One of my celebrity cab customers over the last few years was Nicky Morgan MP, whom I found a pleasant and polite lady. As a qualified careers adviser I followed her move to Minister for Education with interest.
Recently, she’s been lamenting the downfall of quality impartial careers advice in school (we have the Labour party to thank for the de-professionalisation of the careers service about ten years’ ago). Interestingly, she criticised the promotion of academic learning at the expense of vocational learning, such as apprenticeships. Good luck in getting impartial careers advice back into schools, but schools will resist any move towards impartial advice, or the promotion of anything that takes bums off seats in their precious sixth forms.
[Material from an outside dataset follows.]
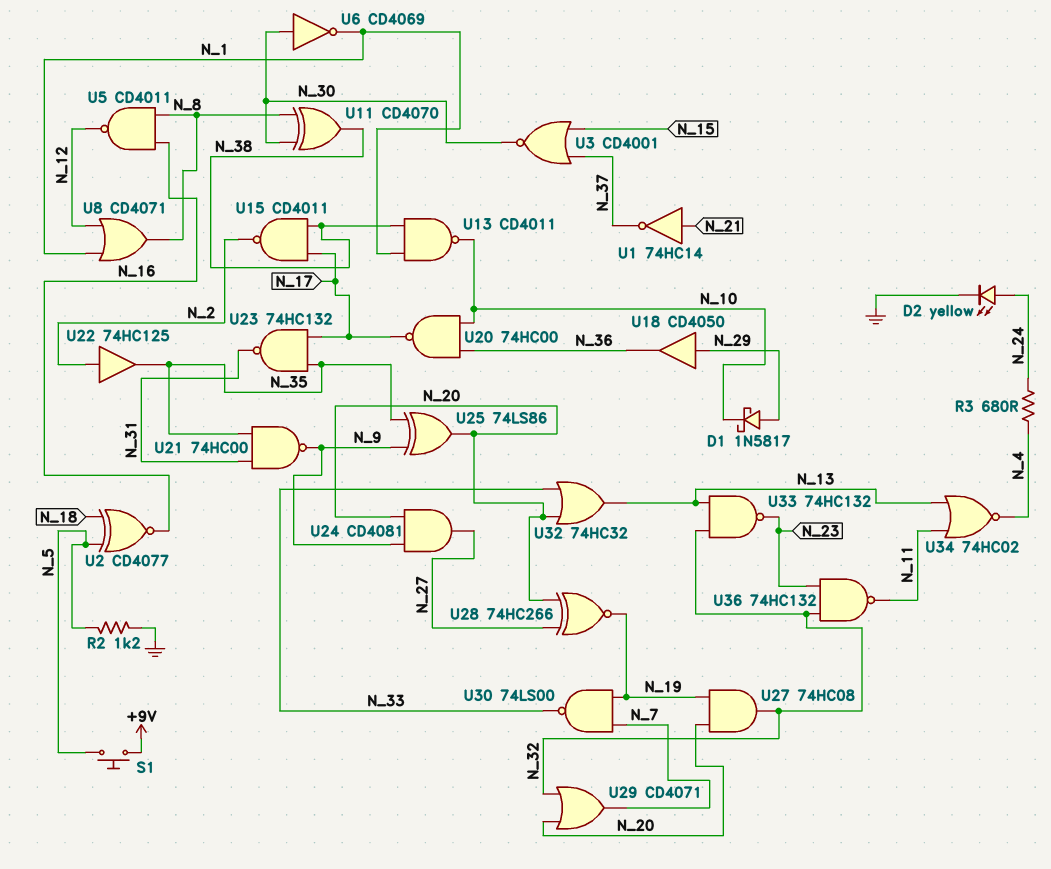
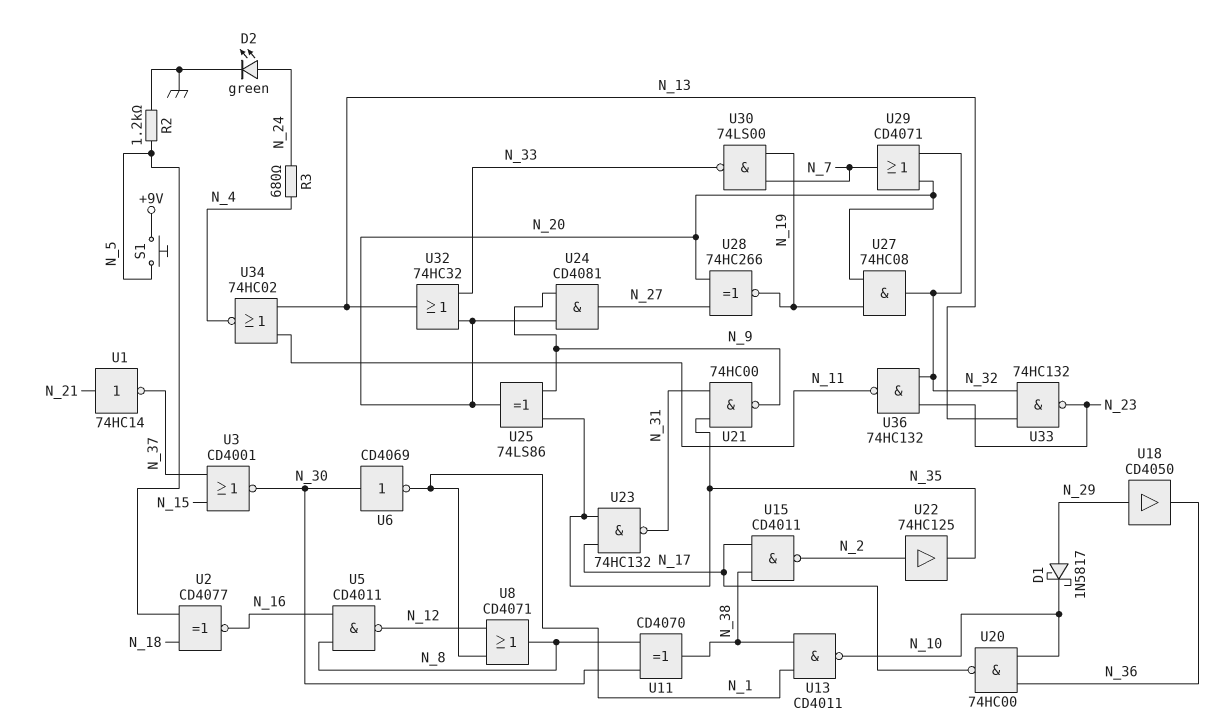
D2: LED yellow (A N_24, K GND) -> LED green (A N_24, K GND)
How I remember trying to do such a thing as a probationary careers adviser at Mereway School in Northampton. The headmaster called me into his office. He told me bluntly that he was trying to build his sixth form up and that Northampton College (of further education) could do their own publicity. He didn’t want to see me handing out college prospectuses (prospecti?). It was a traumatic event. He damn near gave me the cane – something I experienced back at my Essex Comprehensive. I wish I could remember the c***s name, but I can’t. I didn’t work in his school much more after that, and my disillusionment with what was left of the careers service, and the so-called professional world, in general, started to take hold.
Sadly, even when schools aren’t trying to shape people’s lives with their twisted agendas, society tells youngsters that apprenticeships aren’t as good as academic courses. Middle class kids are brainwashed into thinking they have to go to university to succeed – and make their parents proud (the bigger factor here). Someone going into plumbing or hairdressing can strive to start their own businesses and not end up like those boring drones who I drive around from meeting to meeting in the City. Or drive home with a stop off for a meal-for-one).
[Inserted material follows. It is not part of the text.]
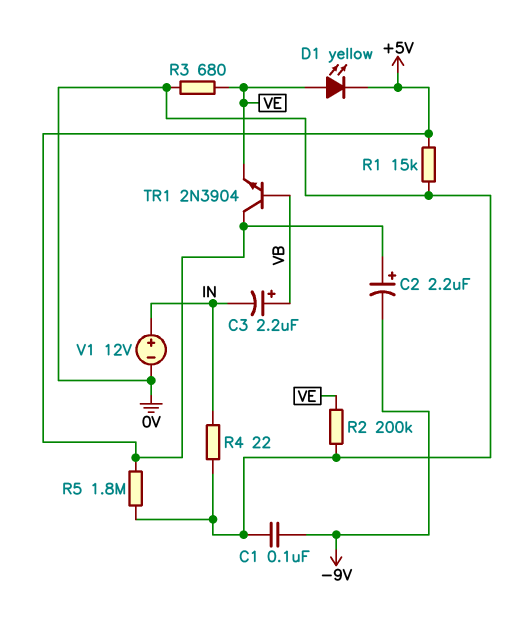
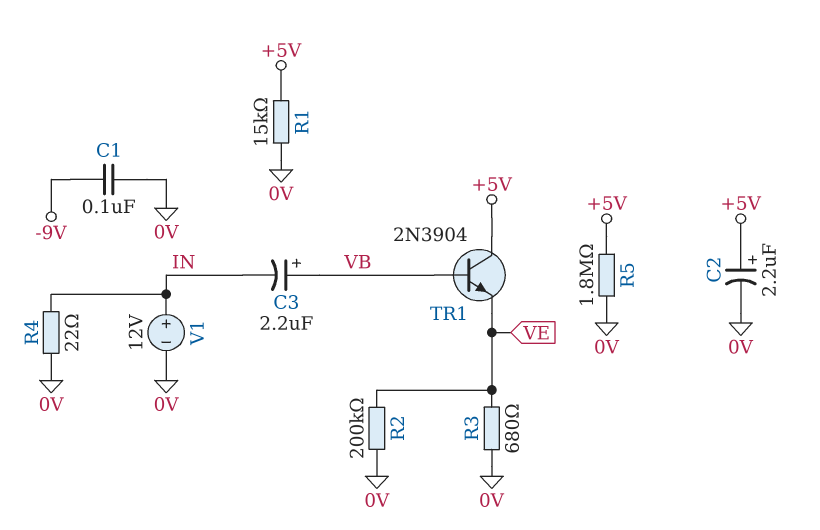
C2: 2.2uF (plus +5V, minus -9V) -> 2.2uF (plus +5V, minus 0V)
D1: LED yellow (A VE, K +5V) -> none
Had I done an apprenticeship I might be able to do something useful. My several years of academic wankery were great fun, but you wouldn’t ask me to put shelves up, or put up a light fitting without electrocuting myself. I wouldn’t be able to hang wallpaper – though in fairness I could write a passable short story about it. Considering the largest part of my portfolio career is driving a cab it’s a bit shameful that what goes on under the bonnet still remains a mystery. My two degrees are useless when my cab starts making funny noises and I’m at the mercy of blokes at the garage who know how things work in a practical way.
Anyway, this is about the only time I’ve written about careers since leaving Connexions Northamptonshire six years’ ago. It was quite a nice company called Career Path, before the government fucked it up. I left before I was pushed, took voluntary redundancy, and went back on the cab. I’ve always had problems with authority and driving and writing suits me better.
(It’s late at night, I’ve just done a day in London, and I’m tired. Please excuse any bad spelling, grammar, or any other issues that I could have ironed out with more judicious editing).